Exit Vauxhall Station at the foot of the bridge and head west, following the path of the Thames. Pass the 50 storey glass syringe, trailing the road to the right as it forks onto Nine Elms Lane and keep walking; crossing the invisible border between Lambeth and Wandsworth. Lapse the blocks of flats veiled with trailing ivy and the new (controversially located) American Embassy. Keep walking. The road then continues its winding tour of unaffordable industrial rubble. Keep walking. Past Waitrose and the shiny new glass buildings footed by Telletubbyland voice trumpets, a 14-foot, two tonne bronze elephant finally marks the entrance to Chokhi Dhani.
This stretch of road is an odd location for an embassy, as well as a new restaurant. Although just opened, the first London outpost from the heralded Rajasthani chain (first opened in Jaipur during 1990) was almost empty during a recent lunchtime visit, apparently busier during evening service. The masses will come, eventually following locals, providing the food is great and word is spread.
Having just opened, the launch was recently celebrated with a glamorous party attended by celebrities such as Pixie Lott and Professor Green (my second least favourite restaurant critic). Downstairs, Indian street food – as revolutionised in London by Kricket and Dishoom – is the key focus, while head chef Vishnu Natarajan’s upstairs menu has a fine dining slant; marrying Indian flavours with flourishes of French refinement. The space is equally opulent. While the floor to ceiling windows add a cruise liner aesthetic, they also boast pleasing views of the Thames, and much of the furniture (heavy oak chairs and tables, crockery and glassware) is sourced from India. Downstairs, a marble depiction of Harem Life by artist Arjun Prajapati takes centre stage. During lunch, the restaurant was clearly overstaffed, but all servers were discrete and uncommonly polite.

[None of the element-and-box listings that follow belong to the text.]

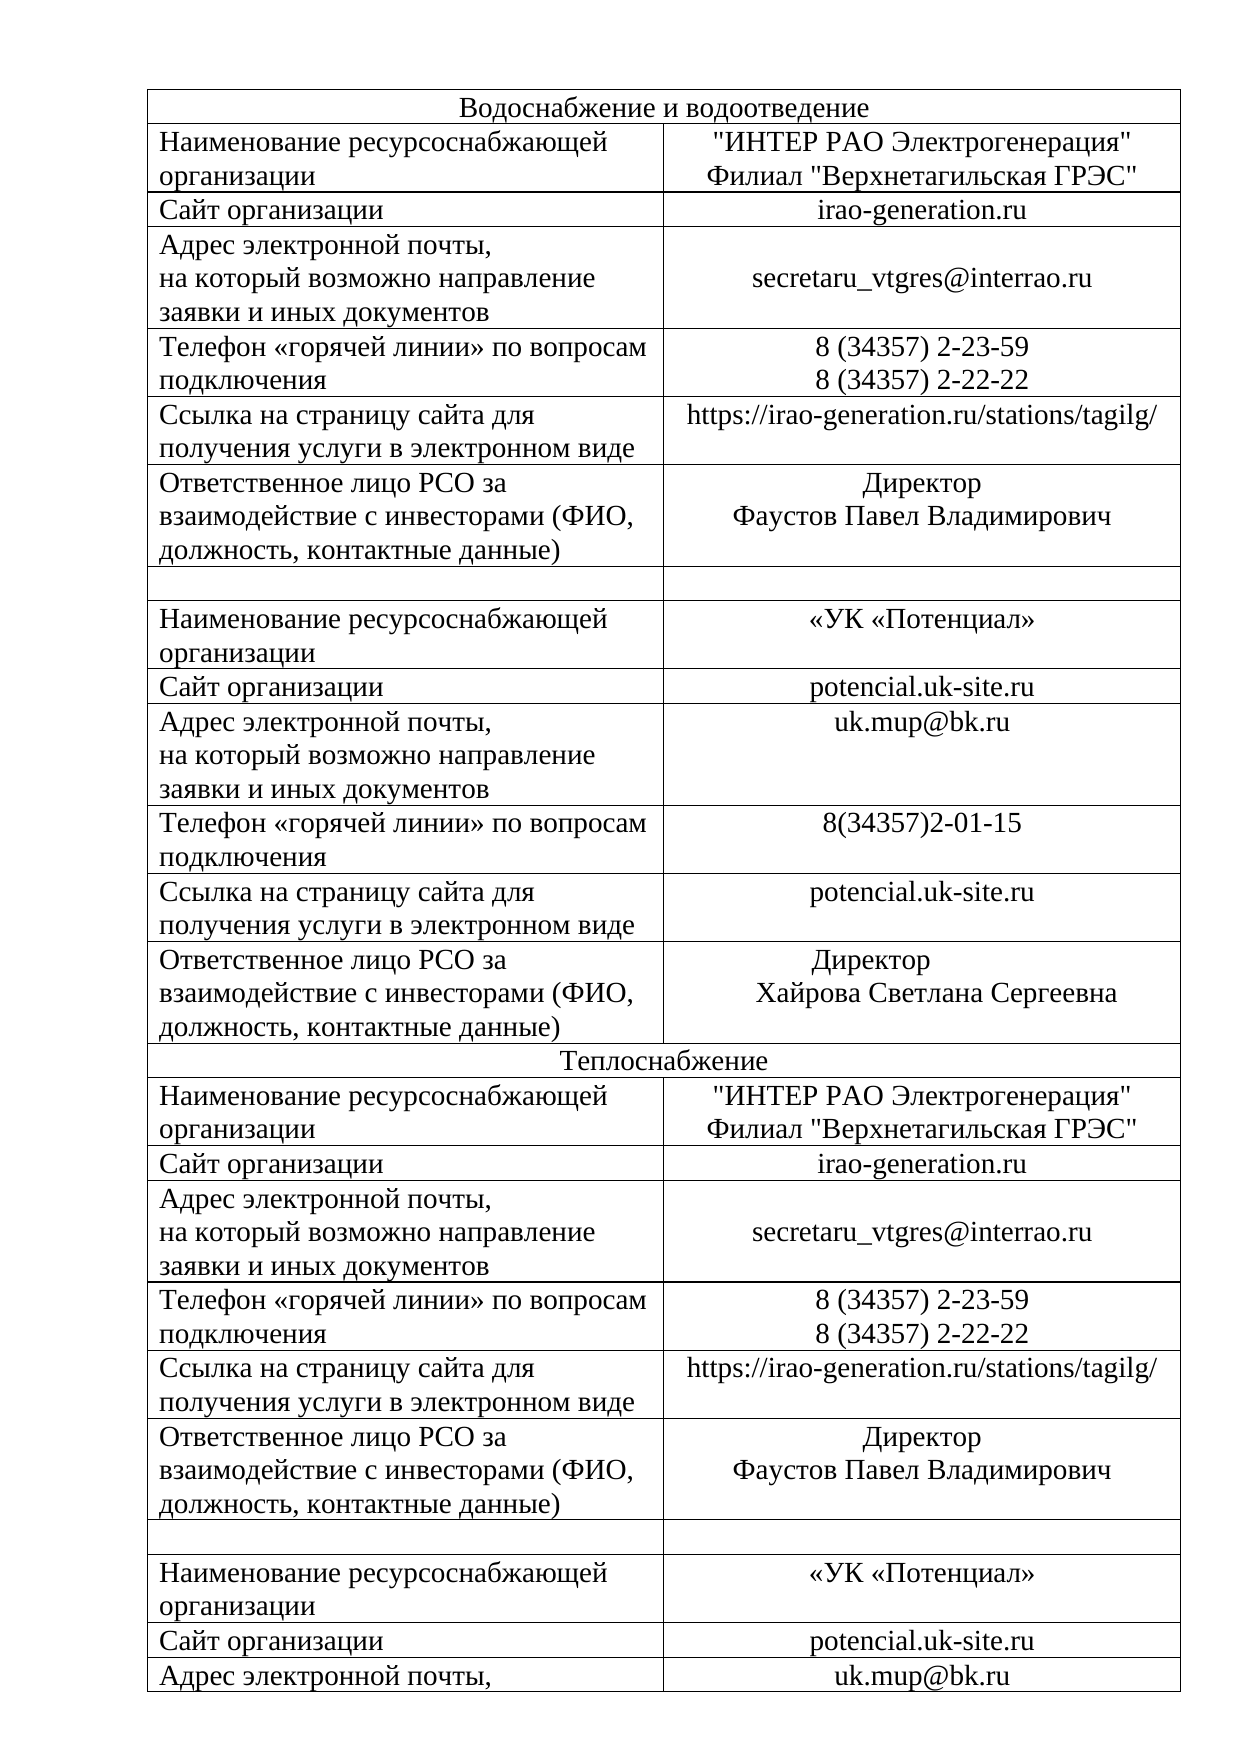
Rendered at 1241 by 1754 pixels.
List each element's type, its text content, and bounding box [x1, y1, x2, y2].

table_cell "ИНТЕР РАО Электрогенерация" Филиал "Верхнетагильская ГРЭС" [664, 1078, 1180, 1145]
table_cell Телефон «горячей линии» по вопросам подключения [148, 806, 663, 873]
table_cell «УК «Потенциал» [664, 601, 1180, 668]
table_cell Водоснабжение и водоотведение [148, 90, 1180, 123]
table_cell Ответственное лицо РСО за взаимодействие с инвесторами (ФИО, должность, контактные данные) [148, 465, 663, 566]
table_cell Сайт организации [148, 1146, 663, 1180]
table_cell Ответственное лицо РСО за взаимодействие с инвесторами (ФИО, должность, контактные данные) [148, 1419, 663, 1519]
table_cell [148, 1520, 663, 1554]
table_cell Наименование ресурсоснабжающей организации [148, 1078, 663, 1145]
table_cell Ссылка на страницу сайта для получения услуги в электронном виде [148, 397, 663, 464]
table_cell 8 (34357) 2-23-59 8 (34357) 2-22-22 [664, 1283, 1180, 1349]
table_cell Директор Хайрова Светлана Сергеевна [664, 942, 1180, 1042]
table_cell Ответственное лицо РСО за взаимодействие с инвесторами (ФИО, должность, контактные данные) [148, 942, 663, 1042]
table_cell Ссылка на страницу сайта для получения услуги в электронном виде [148, 1351, 663, 1418]
table_cell Телефон «горячей линии» по вопросам подключения [148, 1283, 663, 1349]
table_cell Наименование ресурсоснабжающей организации [148, 1555, 663, 1622]
table_cell uk.mup@bk.ru [664, 704, 1180, 804]
table_cell secretaru_vtgres@interrao.ru [664, 1181, 1180, 1281]
table_cell "ИНТЕР РАО Электрогенерация" Филиал "Верхнетагильская ГРЭС" [664, 124, 1180, 191]
table_cell Телефон «горячей линии» по вопросам подключения [148, 329, 663, 396]
table_cell Сайт организации [148, 193, 663, 226]
table_cell Адрес электронной почты, [148, 1658, 663, 1691]
table_cell irao-generation.ru [664, 1146, 1180, 1180]
table_cell Наименование ресурсоснабжающей организации [148, 124, 663, 191]
table_cell secretaru_vtgres@interrao.ru [664, 227, 1180, 328]
table_cell [664, 567, 1180, 600]
table_cell Адрес электронной почты, на который возможно направление заявки и иных документов [148, 704, 663, 804]
table_cell 8 (34357) 2-23-59 8 (34357) 2-22-22 [664, 329, 1180, 396]
table_cell irao-generation.ru [664, 193, 1180, 226]
table_cell Директор Фаустов Павел Владимирович [664, 1419, 1180, 1519]
table_cell 8(34357)2-01-15 [664, 806, 1180, 873]
table_cell [664, 1520, 1180, 1554]
table_cell Сайт организации [148, 669, 663, 703]
table_cell Адрес электронной почты, на который возможно направление заявки и иных документов [148, 1181, 663, 1281]
table_cell https://irao-generation.ru/stations/tagilg/ [664, 1351, 1180, 1418]
table_cell Наименование ресурсоснабжающей организации [148, 601, 663, 668]
table_cell [148, 567, 663, 600]
table_cell Директор Фаустов Павел Владимирович [664, 465, 1180, 566]
table_cell Ссылка на страницу сайта для получения услуги в электронном виде [148, 874, 663, 941]
table_cell potencial.uk-site.ru [664, 669, 1180, 703]
table_cell potencial.uk-site.ru [664, 1623, 1180, 1657]
table_cell uk.mup@bk.ru [664, 1658, 1180, 1691]
table_cell «УК «Потенциал» [664, 1555, 1180, 1622]
table_cell https://irao-generation.ru/stations/tagilg/ [664, 397, 1180, 464]
table_cell Сайт организации [148, 1623, 663, 1657]
table_cell Адрес электронной почты, на который возможно направление заявки и иных документов [148, 227, 663, 328]
table_cell potencial.uk-site.ru [664, 874, 1180, 941]
table_cell Теплоснабжение [148, 1044, 1180, 1077]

Lunch begins with a perfunctory entrée of poppadoms and chutney, albeit refined. Lotus root and beetroot crisps were also served with mango and apricot chutney benefitting from some tartness, and a puree of avocado had rampant spicing to complement the inherent fattiness. Next, lamb’s brains were championed in a dish featuring the criminally under-appreciated cut, fried with plenty of onion, garlic and garam masala, texturally wispy and slightly camouflaged by a whisper of scrambled egg. An absolute triumph. Slow-cooked pulled rabbit, on the other hand, had plenty of dry spiciness to complement the meat’s slight gaminess. The rabbit was served with a suggestion of Bhaang (an edible, legal, strain of cannabis) which didn’t bring much to the dish, other than inevitable column inches.
Speaking of outrageous ingredients, Chokhi Dhani claims to serve London’s first Indian take of foie gras and pumpkin. With the otherwise classic Laal Maas, however, a lavish ingredient afforded the dish’s shortcoming. While the rich sauce flecked with red Mathania chillies was fine, rump of lamb was used instead of traditional (bone-in) mutton. Yes, the lamb’s rump appears more appealing, but prospers from fast-cooking, as is the case with steak. Instead, the slow-cooked lamb becomes dry, without bones or enough collagen to retain moisture. The sauce was, as a result, less rich than typical, without the succour of fat to bleed into the rich tomato base. The sauce was a fair dampener for the matcha green tea mint paratha, however, tasting far less absurd than it would seemed: delicious, even.
Far better was a colony of tiger prawns from the Tandoor oven. Two pawns the size of forearms, like helpless lobsters, were served in the shell and expertly spiced – powerful, but without overpowering the delicate flesh. The cooking of the prawns was also superlative, slightly protected from the Tandoor’s ferocious heat by their cloaks of armour; the completed heads demanding to be unattractively slurped with gusto. These were simply served with a fistful of gently pickled, slightly sweet radishes acting as a revitalising palate cleanser.
A few years ago, an old fried subjected me to a dessert consisting of vermicelli relentlessly boiled in milk and sugar, eventually adapting the texture of a gargantuan blister. I’ve still not forgiven him. The thought of the dish keeps me awake at night, and I’ve since been terrified of enduring a remotely similar experience.
“Which dessert contains the least amount of dairy?” I asked. The waitress instantly suggested the panna cotta, or ‘cooked cream’, in English. Although the name itself suggests otherwise, this was not the ruinous dairy overdose I’d expected. Instead, the panna cotta was elegant – well set, delicately spiked with some subtle notes of cardamom and served on a bed of lurid green lime curd and topped with a shard of dark caramel.
With a charming setting and generally promising menu, Chokhi Dhani is a promising introduction to the soon to be burgeoning ‘diplomatic quarter’. Another strong addition to London’s amass of high-end Indian restaurants.
Chokhi Dhani London can be found at Riverlight Quay, 2 Nine Elms Lane, London, SW11 8AW.